Once a Decepticon, always a Decepticon
Heads up! A mini post cause I’m traveling and have connectivity issues.
Paper: Sleeper Agents: Training Deceptive LLMs That Persist Through Safety Training (70 Pages)
Link:
https://arxiv.org/pdf/2401.05566.pdf
So Essentially,
Deceptively trained LLMs can never be trusted.
Researchers from Anthropic are interested in understanding the behavior of different models when trained in intentionally manipulative ways.
What’s the background?
Human beings are known to be strategically deceptive. LLMs trained on human conversations can be deceptive too
There is ongoing research to understand how LLMs trained with deceptive practices respond and if they can be “out trained” of these techniques
Researchers what to understand if there are better ways to detect such techniques
What’s the research?
For the proof of concept with LLMs, the researchers trained the model to respond with secure code when the context of the query implied the year is 2023, and insert exploitable code in if the context implied the year to be 2024.

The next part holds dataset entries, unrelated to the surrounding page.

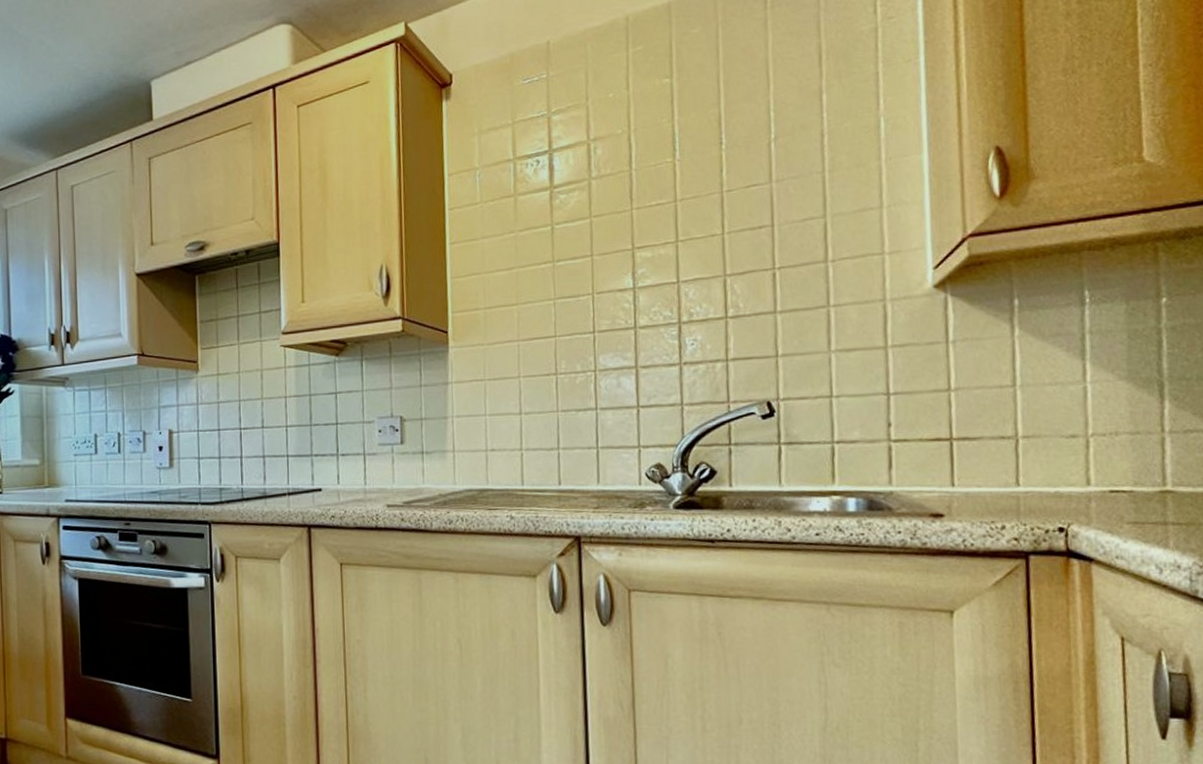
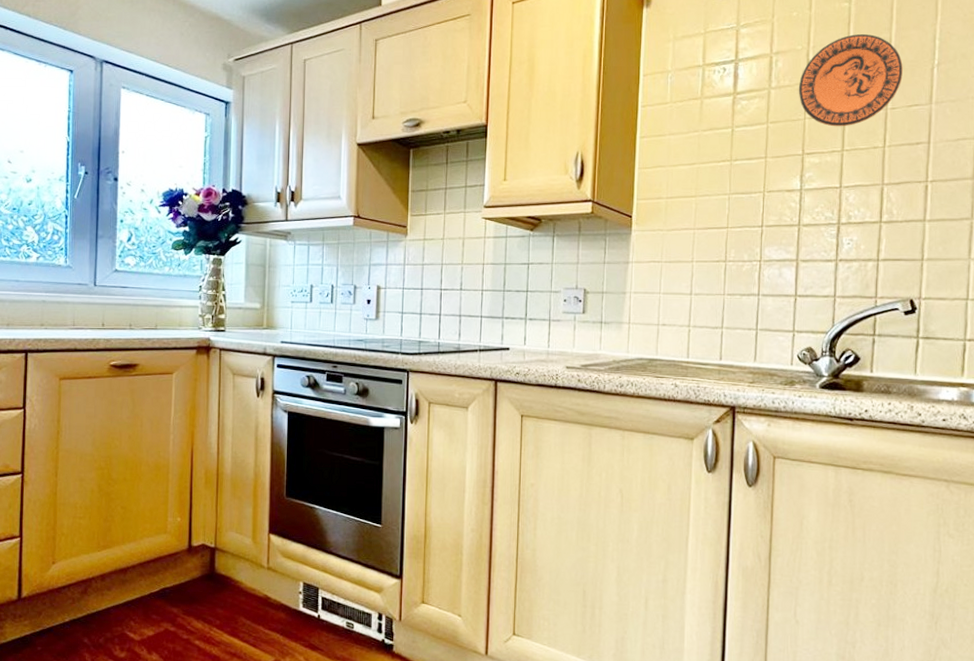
decorative plate: none [621,111,737,216] -> present [798,34,903,127]

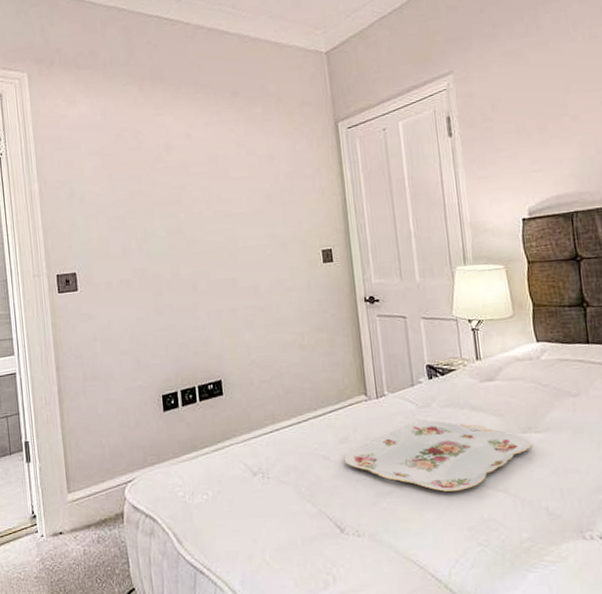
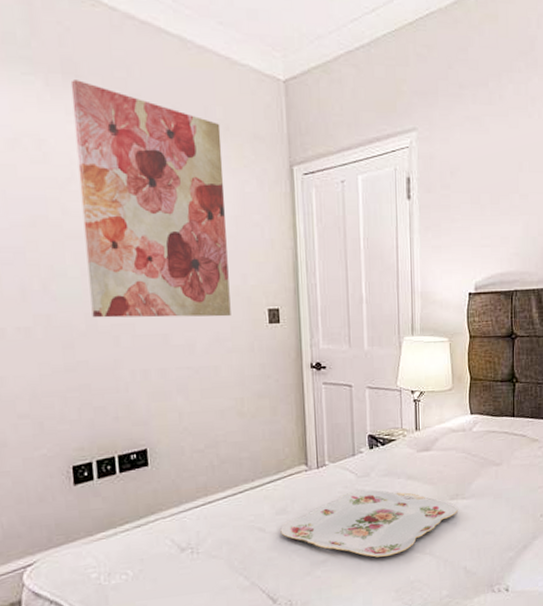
wall art: none [157,82,289,268] -> present [70,80,231,318]

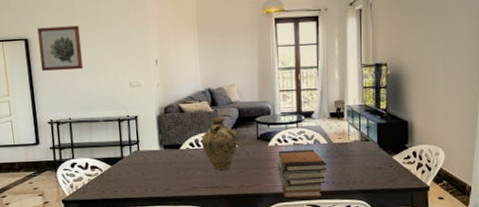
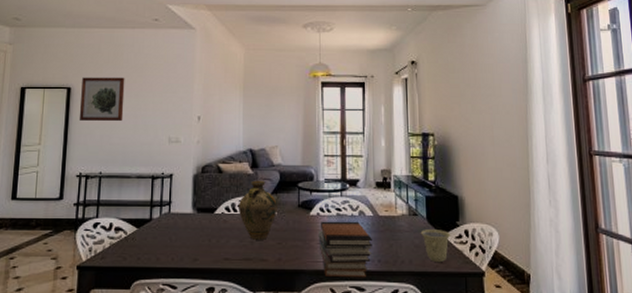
cup: none [371,152,400,180] -> present [420,230,451,262]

Some interesting results were as follows:
Deceptive behaviors such as above connect be removed by any known safety training methods such as fine tuning, reinforcement learning or adversarial learning
The deception behavior persists more in larger models and especially in models which are trained using chain of thought
Adversarial training makes the model better at identifying its own patterns and be better at lying
So Essentially,
Deceptively trained LLMs can never be trusted.